Un Nuevo Sol: British Latinx Writers

The cover to Un Nuevo Sol: British Latinx WritersLondon. Flipped Eye. 2019. 188 pages.

THE IDIOSYNCRASY OF my own origin story made me particularly fascinated by Un Nuevo Sol, a collection of works by British Latinx writers from Flipped Eye Publishing, the London-based nonprofit press that has gained fame in recent years for publishing, among others, the work of Warsan Shire. I was born in small-town Oklahoma, USA, to British parents; I grew up speaking with an English accent (I used to wonder how, but now it occurs to me, why would you lose an accent that helps rather than hurts?); and as a teenager I started learning Spanish from classmates: children of other immigrants whose difference was often denigrated rather than appreciated. I am by no means Latinx and only tangentially British, but as a first-generation Oklahoman with a British passport who lives a measure of his life in Spanish, I was happy to hear about Un Nuevo Sol and even happier to read it.

This collection is built around the shared community of its authors: a community that, as editor Nathalie Teitler points out, now represents the fastest-growing population in London. It demonstrates the diverse ways in which British Latinx writers approach their origins, evince them on paper, and sometimes come to terms with identity crises unseen anywhere but in their own work. In poetry, Leo Boix links the mud of Quilmes, Argentina, to the mud of “mown English lawns”; Juana Adcock erases the seams between formal English verse and Mexican slang; Katherine Lockton reveals the truth, perhaps surprising to US readers, that mamá can be translated as not only “mom” but also “mum”; Patrizia Longhitano uses “priggishness,” that most British of nouns, to name the casual xenophobia of “two ladies at the bus stop”; Maia Elsner retranslates Neruda and then tells us why she couldn’t let the old translation stand through her own verse.
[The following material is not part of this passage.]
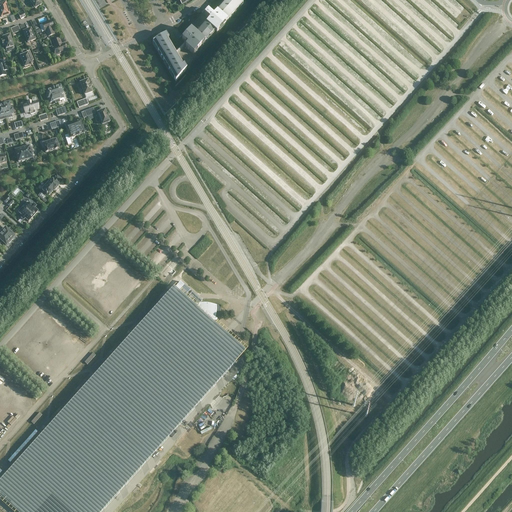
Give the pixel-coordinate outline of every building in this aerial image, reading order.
[(35,8),(41,5),(39,1),(39,0),(38,0),(29,0),(32,4),(32,5),(31,6),(32,8),(33,8),(34,7),(35,8)] [(160,38),(153,43),(173,78),(175,81),(176,82),(186,70),(186,68),(216,34),(242,4),(237,0),(224,0),(213,13),(212,11),(208,8),(203,13),(202,14),(199,18),(183,35),(178,41),(183,46),(178,52),(167,34),(166,35),(162,37),(160,38)] [(0,13),(1,17),(9,15),(6,3),(0,4),(0,13)] [(35,21),(32,22),(36,30),(35,30),(37,34),(41,32),(39,28),(38,28),(35,21)] [(46,31),(48,37),(54,34),(52,29),(54,28),(51,21),(39,25),(42,33),(46,31)] [(31,41),(35,40),(31,29),(26,31),(24,25),(20,27),(22,31),(23,30),(28,43),(29,43),(29,42),(31,42),(31,41)] [(4,41),(2,41),(3,44),(5,44),(6,49),(7,53),(15,50),(13,47),(10,35),(3,38),(4,41)] [(61,54),(67,51),(64,44),(61,45),(60,43),(61,43),(59,39),(53,41),(55,47),(52,48),(55,56),(57,55),(57,56),(61,54)] [(20,56),(25,67),(32,64),(30,59),(33,59),(29,51),(27,52),(28,53),(20,56)] [(0,64),(0,65),(0,76),(6,75),(5,72),(8,71),(6,61),(0,62),(0,64)] [(90,85),(88,80),(80,83),(85,95),(92,92),(91,88),(90,85)] [(60,86),(53,89),(58,103),(60,102),(59,100),(64,98),(62,94),(63,94),(60,86)] [(58,103),(53,89),(45,92),(48,99),(49,99),(50,103),(55,101),(56,104),(58,103)] [(77,103),(79,108),(88,105),(86,99),(77,103)] [(36,102),(32,103),(32,102),(27,103),(27,105),(23,106),(25,112),(29,111),(30,112),(31,115),(35,113),(34,111),(39,109),(36,102)] [(9,103),(2,105),(6,119),(12,117),(12,115),(12,114),(13,114),(12,109),(11,110),(9,103)] [(93,108),(84,112),(86,117),(87,117),(95,114),(93,108)] [(105,110),(98,113),(102,125),(103,125),(104,127),(108,125),(107,123),(110,122),(105,110)] [(48,120),(46,114),(39,116),(40,122),(48,120)] [(84,134),(79,120),(72,123),(77,136),(84,134)] [(77,136),(72,123),(65,125),(70,139),(77,136)] [(59,149),(56,140),(43,144),(46,153),(49,152),(49,151),(54,149),(55,150),(59,149)] [(33,158),(31,151),(33,151),(32,147),(30,148),(29,145),(25,146),(26,148),(22,149),(25,160),(26,160),(27,161),(30,160),(29,159),(33,158)] [(25,160),(22,149),(19,150),(18,148),(15,149),(15,152),(13,152),(14,156),(16,155),(18,162),(22,161),(22,162),(25,161),(25,160)] [(42,193),(39,197),(43,201),(47,198),(46,197),(47,196),(47,195),(48,196),(53,191),(54,191),(59,186),(58,185),(62,180),(57,176),(52,181),(51,179),(42,189),(43,191),(44,192),(42,194),(42,193)] [(27,202),(22,207),(33,217),(38,212),(35,209),(36,207),(33,204),(32,206),(27,202)] [(29,222),(33,217),(22,207),(18,212),(22,216),(21,218),(23,221),(25,219),(29,222)] [(15,236),(6,228),(1,233),(11,241),(13,239),(13,238),(15,236)] [(11,241),(1,233),(0,234),(0,239),(6,246),(8,243),(9,244),(11,241)] [(144,320),(0,481),(0,497),(1,498),(16,511),(102,511),(118,495),(147,462),(171,435),(171,434),(194,409),(214,387),(179,356),(188,346),(191,348),(206,331),(208,331),(208,332),(208,331),(209,331),(210,329),(211,327),(212,325),(213,324),(213,321),(216,306),(204,304),(205,304),(200,300),(200,299),(195,295),(181,282),(175,288),(174,287),(171,290),(144,320)] [(87,365),(95,355),(93,353),(85,363),(87,365)] [(34,424),(42,415),(40,413),(31,422),(34,424)]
Prose writers also shine through in Un Nuevo Sol. Karina Lickorish Quinn presents the tale—worthy of Julio Ramón Ribeyro, and appropriately set in Miraflores, Peru—of a xenophobic gringo who seals himself off from the outside world of his adopted country until he quite literally rots. Her fiction stands out in the book as an incisive illustration of the difference between expat and immigrant. Armando Celayo, in an excerpt from his novel Downward Is Heavenward, tells a story with an Oklahoma connection, revealing how the best-laid plans of immigrant families sometimes go awry and how these dark detours sometimes lead to unexpectedly bright destinations. In both verse and prose, all the included writers show off intensely personal styles and subjects, united by particular geographies but disparate in their concerns, their genres, and their lived experiences.

It is important, I think, that Un Nuevo Sol is subtitled “British Latinx Writers” rather than “British Latinx Writing.” This collection places its focus on the people behind the words, not just the words themselves, including detailed bios of every participant along with an interesting interview of featured playwright Gaël Le Cornec. The creator-centered approach adopted by editors Nathalie Teitler and Nii Ayikwei Parkes, and by Flipped Eye in general, shows a conscious commitment to helping literary artists advance in their careers—a commitment that is necessary if underrepresented writers are to continue living from their work. In this practical sense, Un Nuevo Sol is a collection that seeks to do right by its writers as well as its readers.

Nathalie Teitler writes in her introduction, “To be British Latinx is to live the experience of constantly translating yourself on all levels; to be accustomed to people addressing a version of you that bears little resemblance to your actual identity. It is to know what it means to be both present and invisible.” Throughout this collection, writers from a wide range of backgrounds and experiences put this self-translation into practice, this time not to fit in but to reveal their true identities. They present the invisible parts of themselves in their own unpredictable, heterogeneous, unapologetic ways, making language their own. Un Nuevo Sol is a powerful reminder of a long-standing presence that has much to say if others listen. And, in a Britain increasingly wracked by its own identity crises, I hope it is also a sign of things to come.